Saturday, March 13, 2010

Virtuoso e banal


Ilha do Medo, de Scorsese, é brilhante como exercício
formal. Mas, como suspense, não causa nem palpitação


Isabela Boscov

Divulgação
NA ERA DA PARANOIA
DiCaprio, com Ruffalo (à esq.), chega ao manicômio: um detetive que logo estará parecendo mais doido que os pacientes


Além de um grande diretor, Martin Scorsese é um cinéfilo fanático, que conhece de cor filmes esquecidos, recita a escalação completa de produções B e tem na memória anedotas de bastidores de que nem os próprios protagonistas se lembram mais. Como também fala bem, ouvi-lo discorrer sobre o assunto é um deleite. Já vê-lo encenar esse seu conhecimento enciclopédico pode ser bem menos empolgante. É o que prova o novo Ilha do Medo (Shutter Island, Estados Unidos, 2010), desde sexta-feira em cartaz. No filme, Leonardo DiCaprio é Teddy Daniels, um investigador federal que, em 1954, ruma com seu parceiro (Mark Ruffalo) para um manicômio de segurança máxima numa ilha à margem de Boston. Forasteiros não são bem-vindos no Asilo Ashecliffe. Mas uma paciente perigosa evaporou de sua cela na noite anterior: nada foi arrombado, nenhum dos muitos guardas a viu e as buscas resultaram infrutíferas. Teddy se lança na investigação – e em algo mais. Seus interrogatórios são recebidos com atitudes dúbias por funcionários e pacientes, e progridem para o alarme sempre que ele menciona outro interno, também sumido, a quem ele atribui a morte de sua mulher. Logo, o detetive estará parecendo mais desequilibrado do que qualquer outra pessoa na ilha.

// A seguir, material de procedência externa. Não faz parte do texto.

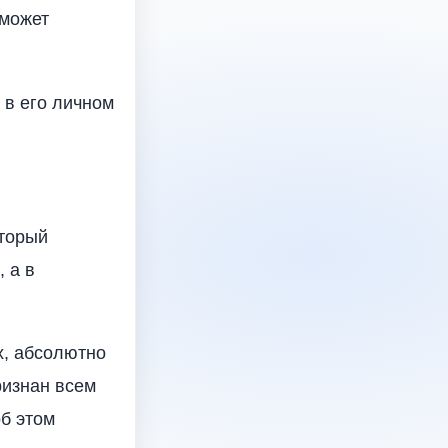
 может
 в его личном
оторый
 а в
х, абсолютно
ризнан всем
б этом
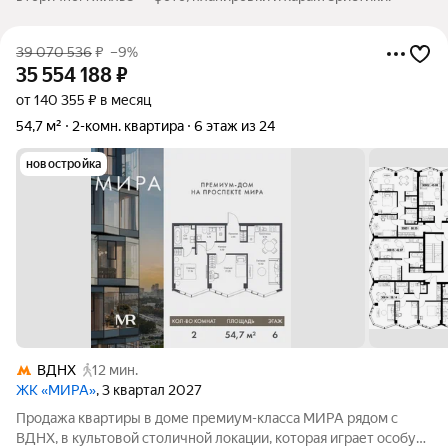
39 070 536
₽
–9%
35 554 188
₽
от 140 355 ₽ в месяц
54,7 м²
2-комн. квартира
6 этаж из 24
новостройка
ВДНХ
12 мин.
ЖК «МИРА»
, 3 квартал 2027
Продажа квартиры в доме премиум-класса МИРА рядом с
ВДНХ, в культовой столичной локации, которая играет особую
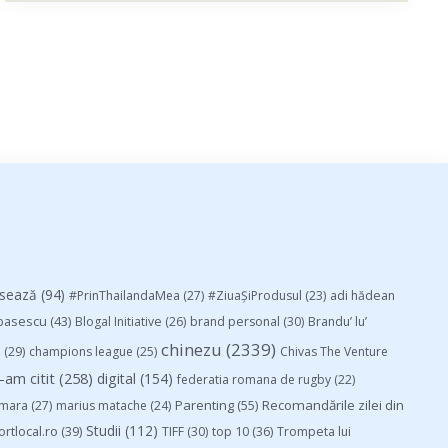
esează
(94)
#PrinThailandaMea
(27)
#ZiuaȘiProdusul
(23)
adi hădean
basescu
(43)
Blogal Initiative
(26)
brand personal
(30)
Brandu’ lu’
chinezu
(2339)
i
(29)
champions league
(25)
Chivas The Venture
-am citit
(258)
digital
(154)
federatia romana de rugby
(22)
Parenting
(55)
Recomandările zilei din
mara
(27)
marius matache
(24)
Studii
(112)
ortlocal.ro
(39)
TIFF
(30)
top 10
(36)
Trompeta lui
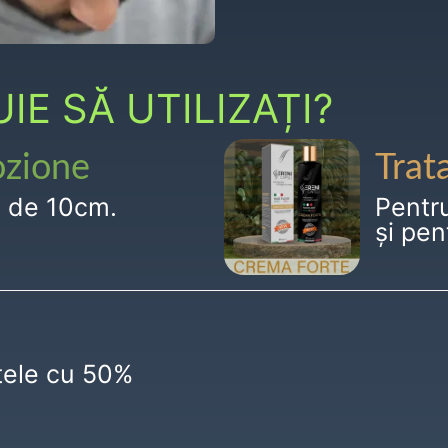
E SĂ UTILIZAȚI?
ozione
Trat
g de 10cm.
Pentr
și pen
ctele cu 50%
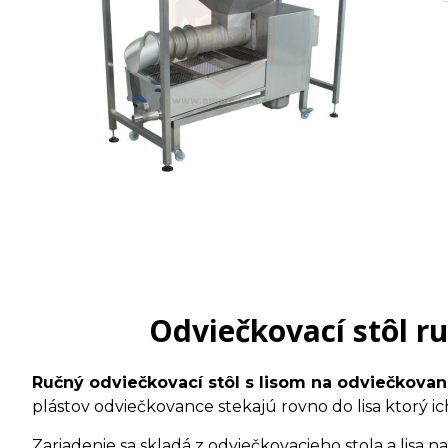
Odviečkovací stôl r
Ručný odviečkovací stôl s lisom na odviečkova
plástov odviečkovance stekajú rovno do lisa ktorý ic
Zariadenie sa skladá z odviečkovacieho stola a lisa 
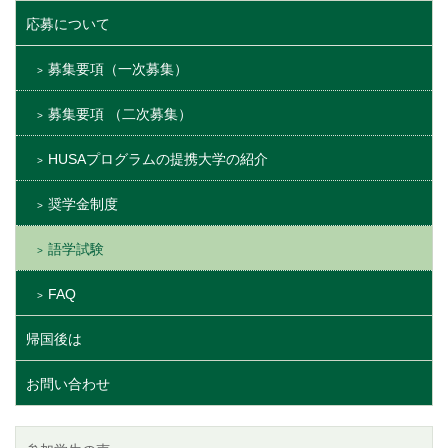
応募について
募集要項（一次募集）
募集要項 （二次募集）
HUSAプログラムの提携大学の紹介
奨学金制度
語学試験
FAQ
帰国後は
お問い合わせ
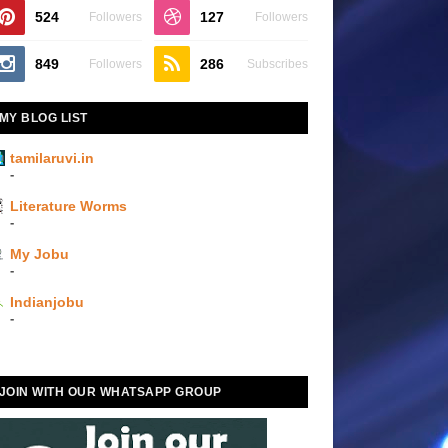
524
127
Followers
Followers
849
286
Followers
Subscribes
MY BLOG LIST
tamilaruvi.in
-
Literature Worms
-
My Jobu
-
Indianjobu
-
JOIN WITH OUR WHATSAPP GROUP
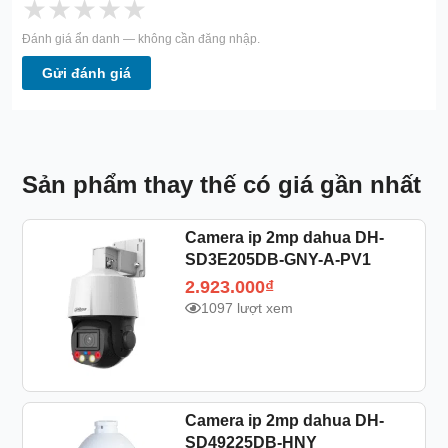
★
★
★
★
★
Đánh giá ẩn danh — không cần đăng nhập.
Gửi đánh giá
Sản phẩm thay thế có giá gần nhất
Camera ip 2mp dahua DH-
SD3E205DB-GNY-A-PV1
2.923.000
₫
1097 lượt xem
Camera ip 2mp dahua DH-
SD49225DB-HNY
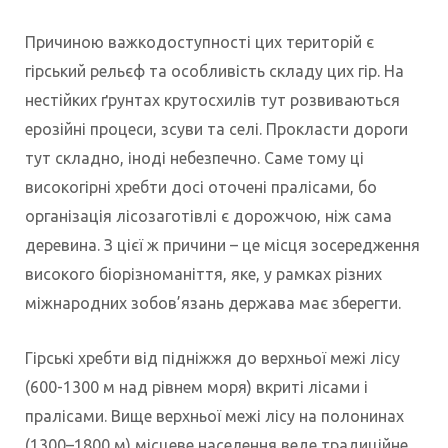
Причиною важкодоступності цих територій є
гірський рельєф та особливість складу цих гір. На
нестійких ґрунтах крутосхилів тут розвиваються
ерозійні процеси, зсуви та селі. Прокласти дороги
тут складно, іноді небезпечно. Саме тому ці
високогірні хребти досі оточені пралісами, бо
організація лісозаготівлі є дорожчою, ніж сама
деревина. З цієї ж причини – це місця зосередження
високого біорізноманіття, яке, у рамках різних
міжнародних зобов’язань держава має зберегти.
Гірські хребти від підніжжя до верхньої межі лісу
(600-1300 м над рівнем моря) вкриті лісами і
пралісами. Вище верхньої межі лісу на полонинах
(1300–1800 м) місцеве населення веде традиційне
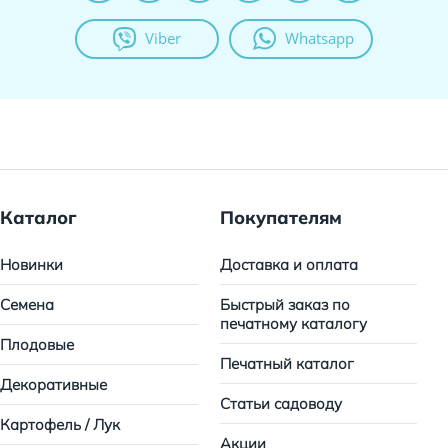
Viber
Whatsapp
Каталог
Покупателям
Новинки
Доставка и оплата
Семена
Быстрый заказ по
печатному каталогу
Плодовые
Печатный каталог
Декоративные
Статьи садоводу
Картофель / Лук
Акции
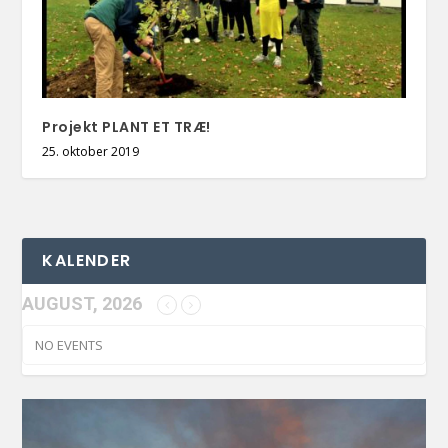
Projekt PLANT ET TRÆ!
25. oktober 2019
KALENDER
AUGUST, 2026
NO EVENTS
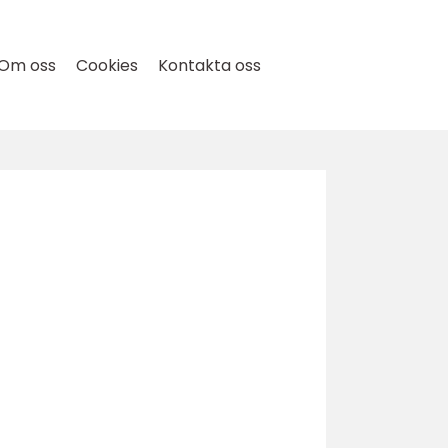
Om oss
Cookies
Kontakta oss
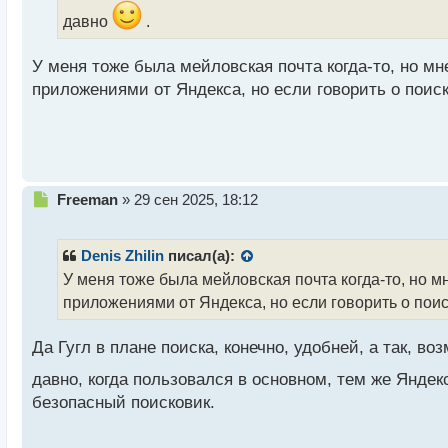
и
давно
.
т
а
У меня тоже была мейловская почта когда-то, но 
н
н
приложениями от Яндекса, но если говорить о поиск
ы
й
п
о
с
т
Н
Freeman
»
29 сен 2025, 18:12
е
п
р
Denis Zhilin
писал(а):
о
У меня тоже была мейловская почта когда-то, но 
ч
приложениями от Яндекса, но если говорить о поиск
и
т
а
Да Гугл в плане поиска, конечно, удобней, а так, в
н
н
давно, когда пользовался в основном, тем же Янде
ы
безопасный поисковик.
й
п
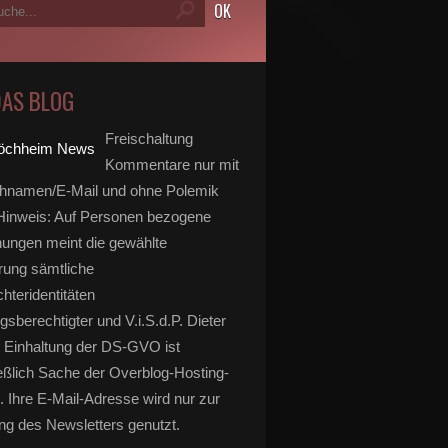
DAS BLOG
Freischaltung
Kommentare nur mit
hnamen/E-Mail und ohne Polemik
inweis: Auf Personen bezogene
ungen meint die gewählte
rung sämtliche
hteridentitäten
gsberechtigter und V.i.S.d.P. Dieter
 Einhaltung der DS-GVO ist
eßlich Sache der Overblog-Hosting-
. Ihre E-Mail-Adresse wird nur zur
g des Newsletters genutzt.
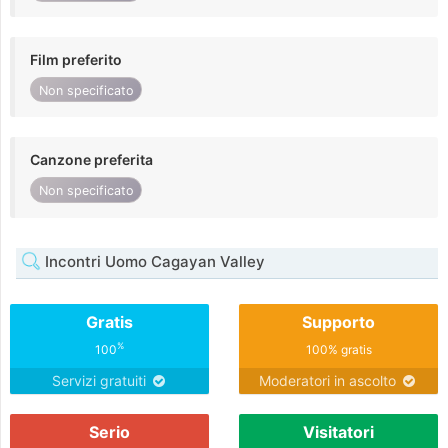
Film preferito
Non specificato
Canzone preferita
Non specificato
Incontri Uomo Cagayan Valley
Gratis
Supporto
%
100
100% gratis
Servizi gratuiti
Moderatori in ascolto
Serio
Visitatori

O enredo é adaptado de um policial de Dennis Lehane (lançado aqui pela Companhia das Letras), autor também de Sobre Meninos e Lobos. Mas o cenário é típico dos suspenses de Alfred Hitchcock: todas as identidades são fluidas, e não se pode acreditar em ninguém – muito menos no narrador. Vários outros cineastas são homenageados com insistência em Ilha do Medo, em particular europeus que trabalharam em Hollywood nas décadas de 40 e 50. Há aqui toques dos noirs obsessivos de Fritz Lang, dos melodramas lúridos de Douglas Sirk, do clima de sonho ruim dos terrores de Jacques Tourneur. Há muito também da paranoia política de clássicos como Sob o Domínio do Mal: volta e meia, alguém dispara uma frase postiça sobre a caça aos comunistas ou a bomba atômica. E Teddy, claro, tem entre seus pesadelos os pavores que viu na libertação do campo de concentração de Dachau.

Tudo em Ilha do Medo, enfim, corresponde a um verbete no vasto repertório do diretor, de costura virtuosística, mas impacto irrisório. Como Gangues de Nova York e O Aviador, o filme indica um fato incômodo: como é limitado o escopo emocional de Scorsese. Quando suas histórias tratam de gangsterismo, ele é um ás; a dissimulação dos mafiosos, sua atração pelo poder fácil e sua culpa recôndita pela corrupção falam de perto a ele, que lida com esses temas como uma analogia sutil, mas muito pessoal, do seu ofício de seduzir e enganar pelo cinema. Fora dessa zona de conforto, ele permanece o cineasta magistral de sempre. Mas, como autor, se revela inerte.